The Dauphin Charles of France, officially disinherited by Troyes but still widely supported in France, swooped in to claim power in France, but internal dissent made his rule difficult; 30 years later (and after the intervention of Joan of Arc), Charles finally expelled the English from Aquitaine, and brought all France together not under the House of Lancaster but under the House of Valois.
* Accounts are sketchy in this regard. Some modern analysis puts the values at 4:3 for the French. However, contemporaneous accounts suggest a much heavier French advantage. Of course, people are notoriously bad at crowdestimation.
The fictional Bardolph had been the ruddy-nosed friend of Henry’s in the Henry IV plays (Part 1, Part 2), where the hard-drinking, rabble-rousing young prince is a disappointment to the father who fears his heir will never merit the throne.
By Henry V, the boy has become the ruler, and launched an audacious incursion into France during the Hundred Years’ War.
Hal’s willingness to own the rough decisions of statecraft — in this case having his friend put to death further to his win-French-hearts-and-minds policy — is part of his coming of age as Henry V.
Whether that means Hal’s maturation into regal dignity or the corruption of his humanity by power is up to the reader.
How now Fluellen, cam’st thou from the Bridge?

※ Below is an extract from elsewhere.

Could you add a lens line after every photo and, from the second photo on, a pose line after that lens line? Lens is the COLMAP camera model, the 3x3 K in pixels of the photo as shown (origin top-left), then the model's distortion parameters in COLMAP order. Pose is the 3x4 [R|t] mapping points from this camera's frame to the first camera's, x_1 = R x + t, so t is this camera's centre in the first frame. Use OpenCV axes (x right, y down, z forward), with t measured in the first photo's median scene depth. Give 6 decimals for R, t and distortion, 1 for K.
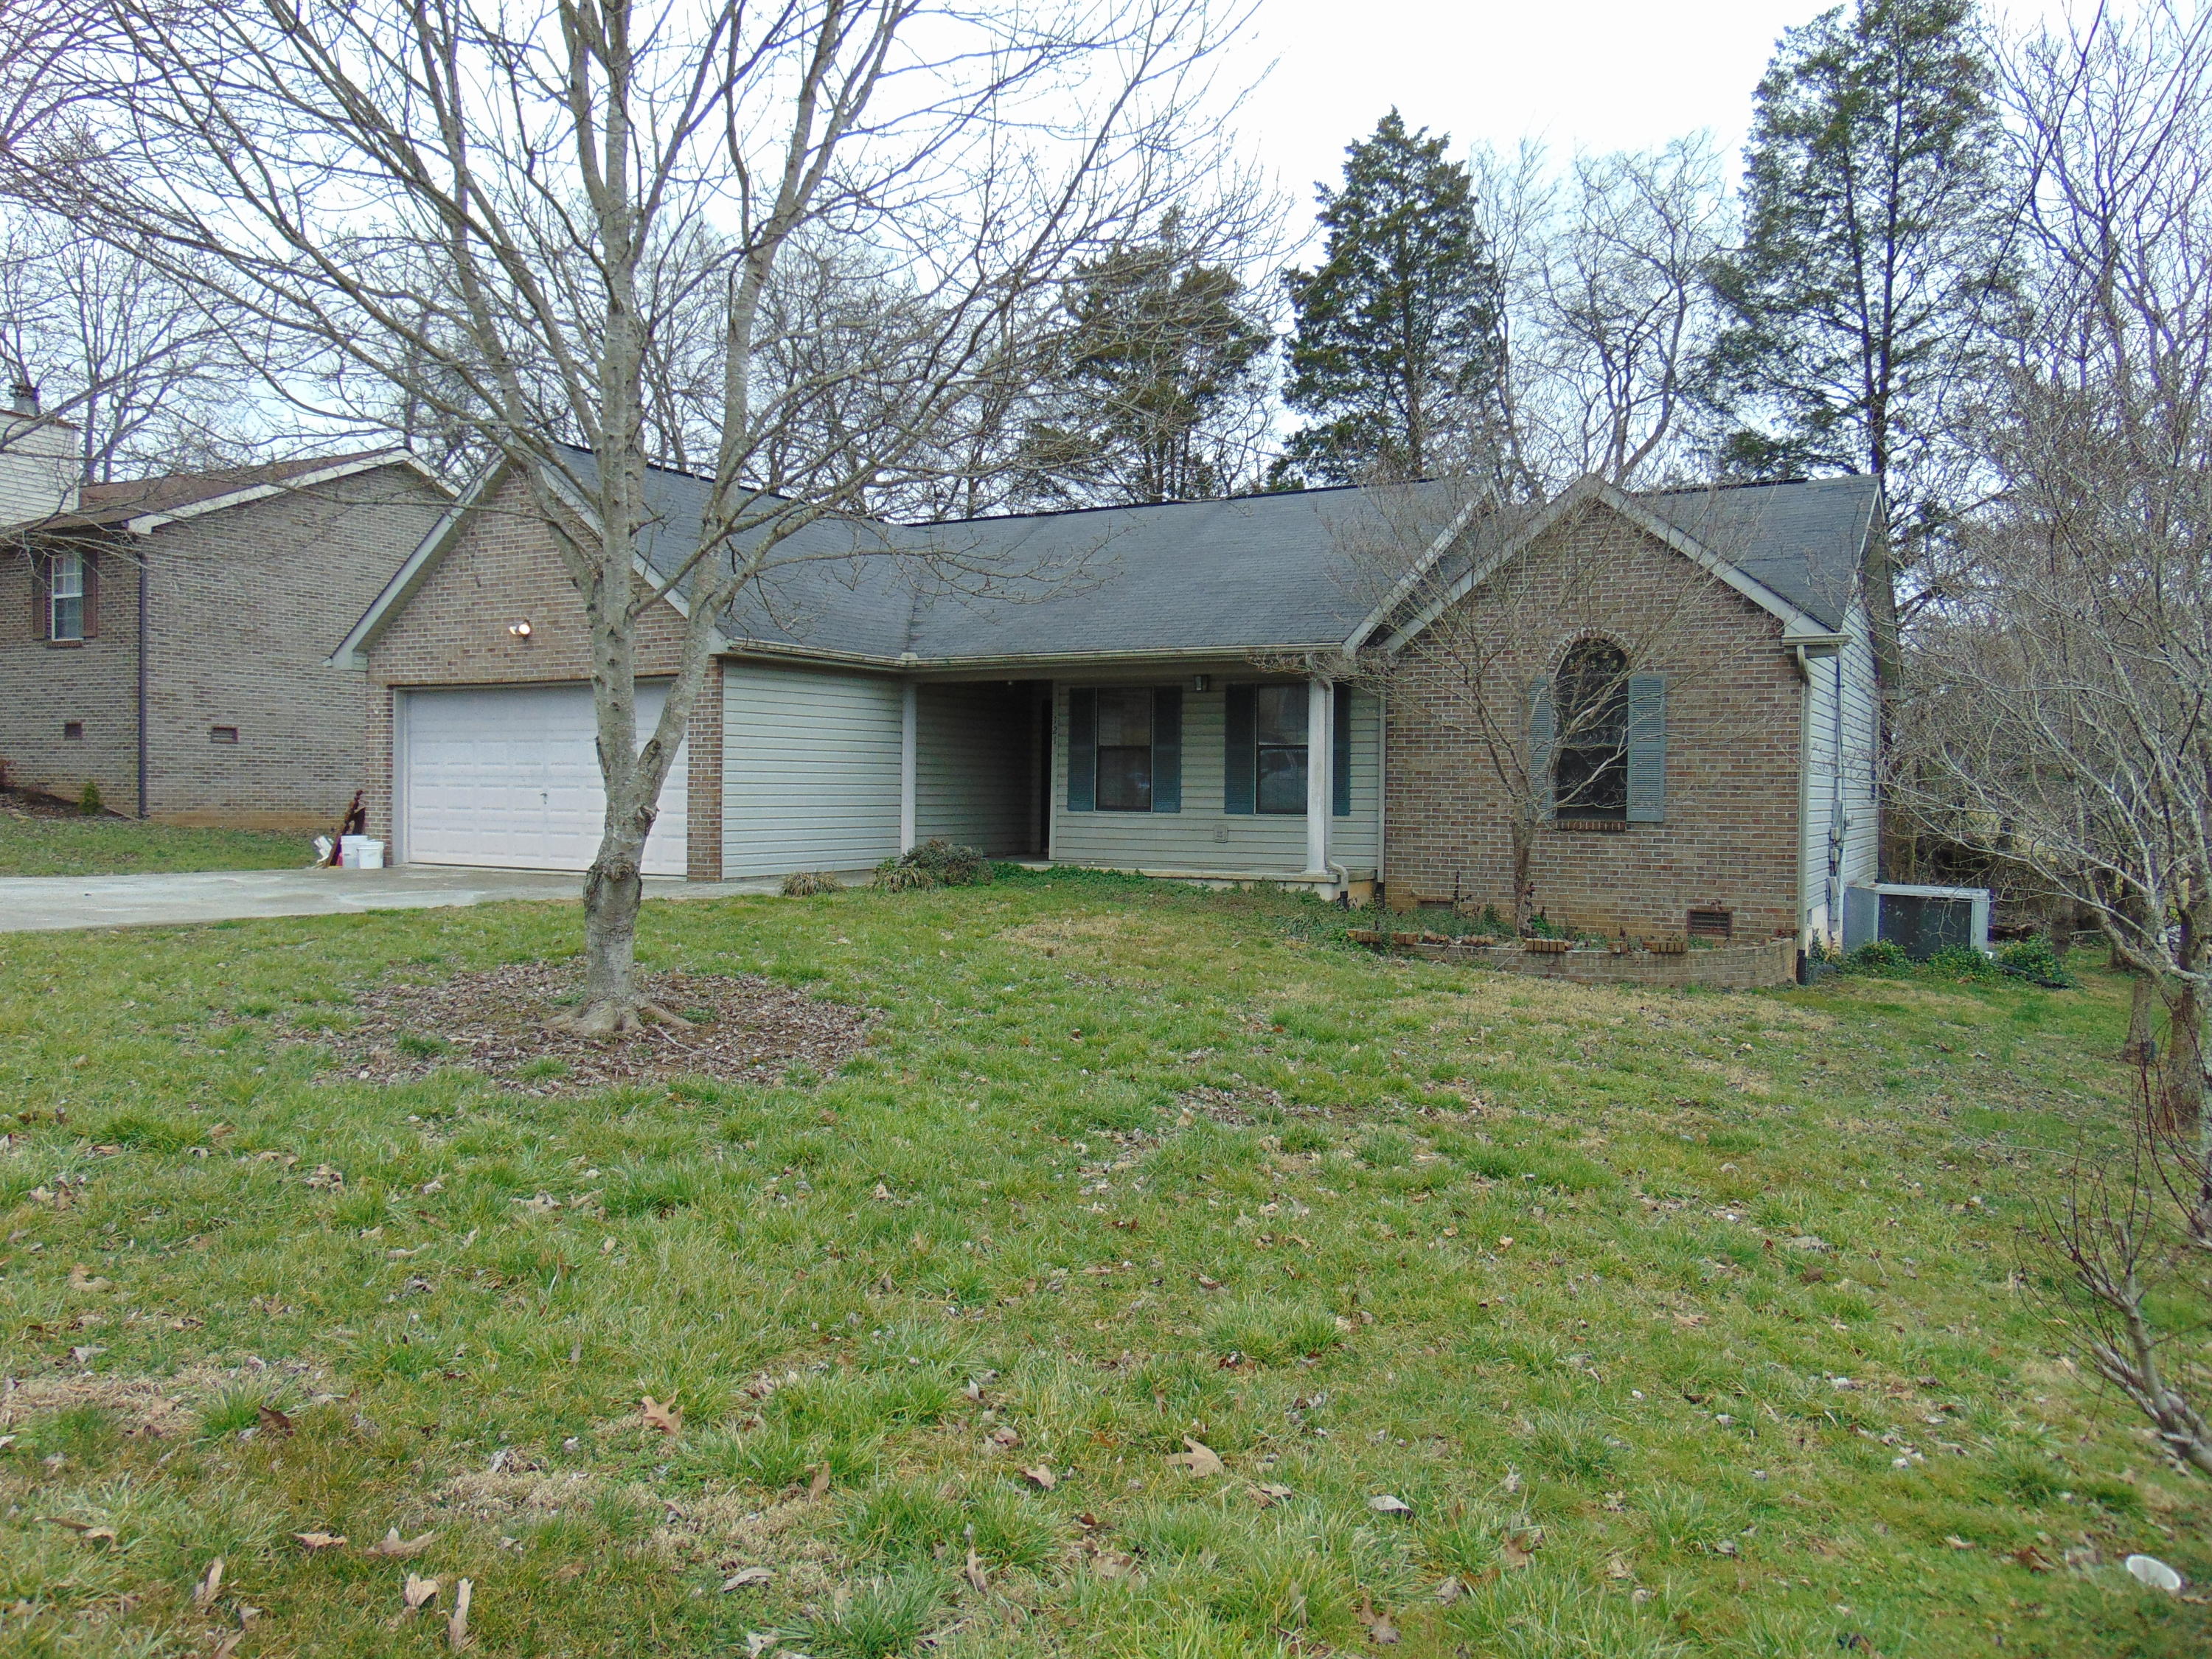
lens RADIAL K [[1663.5, 0, 1115.6], [0, 1663.5, 835.9], [0, 0, 1]] dist [-0.026158, 0.057917]
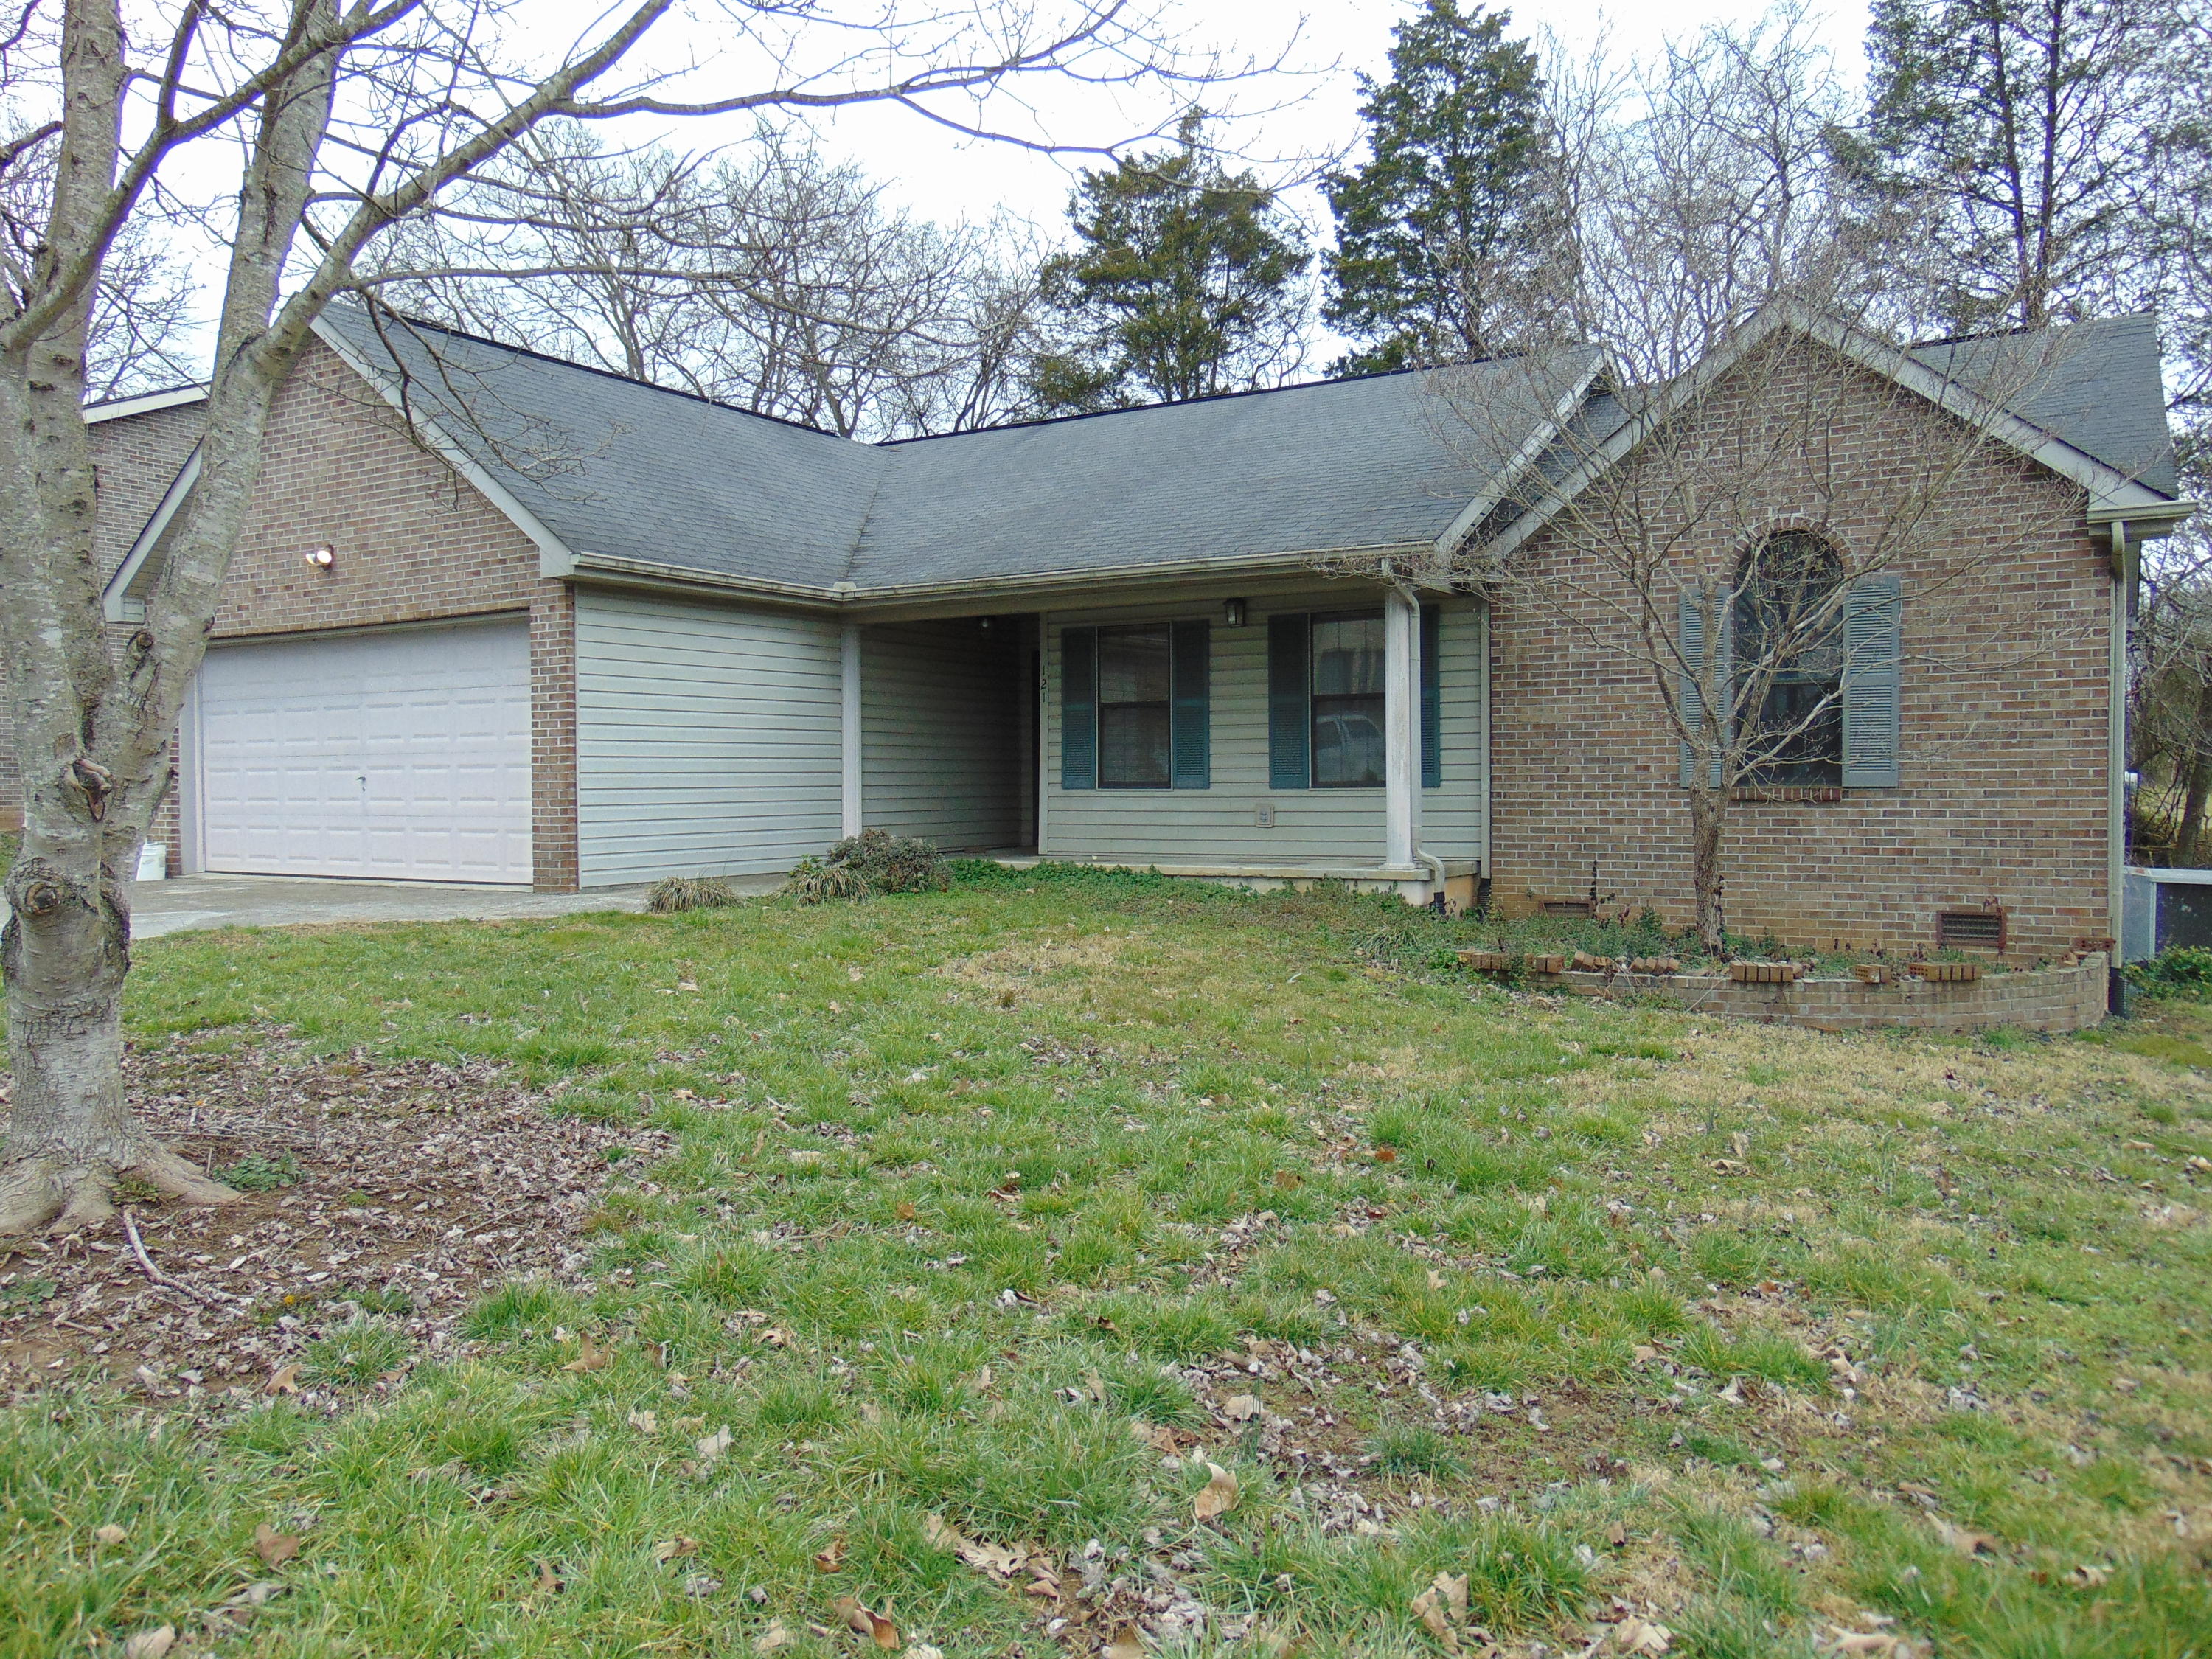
lens RADIAL K [[1663.5, 0, 1119.4], [0, 1663.5, 823.8], [0, 0, 1]] dist [-0.026158, 0.057917]
pose [[0.999684, -0.016568, -0.018918, 0.012115], [0.016519, 0.999860, -0.002744, 0.003205], [0.018960, 0.002431, 0.999817, 0.251414]]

I, so please your Maiestie: The Duke of Exeter
ha’s very gallantly maintain’d the Pridge; the French is
gone off, looke you, and there is gallant and most praue
passages: marry, th’ athuersarie was haue possession of
the Pridge, but he is enforced to retyre, and the Duke of
Exeter is Master of the Pridge: I can tell your Maiestie,
the Duke is a praue man
What men haue you lost, Fluellen?
The perdition of th’ athuersarie hath beene very
great, reasonnable great: marry for my part, I thinke the
Duke hath lost neuer a man, but one that is like to be executed
for robbing a Church, one Bardolph, if your Maiestie
know the man: his face is all bubukles and whelkes,
and knobs, and flames a fire, and his lippes blowes at his
nose, and it is like a coale of fire, sometimes plew, and
sometimes red, but his nose is executed, and his fire’s
Wee would haue all such offendors so cut off:
and we giue expresse charge, that in our Marches through
the Countrey, there be nothing compell’d from the Villages;
nothing taken, but pay’d for: none of the French
vpbrayded or abused in disdainefull Language; for when
Leuitie and Crueltie play for a Kingdome, the gentler
Gamester is the soonest winner.
This is Laurence Olivier’s 1944 version of the scene, with the commoner Bardolph well off-camera:
… and Kenneth Branagh’s more pathos-laden 1989 interpretation, with the king wavering a moment as he locks eyes with his doomed subject, and flashing back to bygone scenes of conviviality before delivering his troop the stern lesson of his friend’s strangling:
Although Bardolph himself and his prior relationship with his sovereign are fiction, the action of the scene actually proceeds from reality. Shakespeare has (as is his wont) cribbed Holinshed, who relates that Henry’s army was under strict orders not to pillage the countryside, and observed that discipline to a man –
except one, which was, that a souldiour tooke a pix out of a church, for which he was apprehended, and the king not once remooved [i.e., he halted] till the box was restored, and the offendor strangled. The people of the countries thereabout, hearing of such zeale in him, to the maintenance of justice, ministered to his armie victuals, and other necessaries, although by open proclamation so to doo they were prohibited.*
* As quoted in the very apt 1992 “Shakespeare’s Henry the Fifth and the Law of War” by Theodor Meron, American Journal of International Law, vol. 86, no. 1.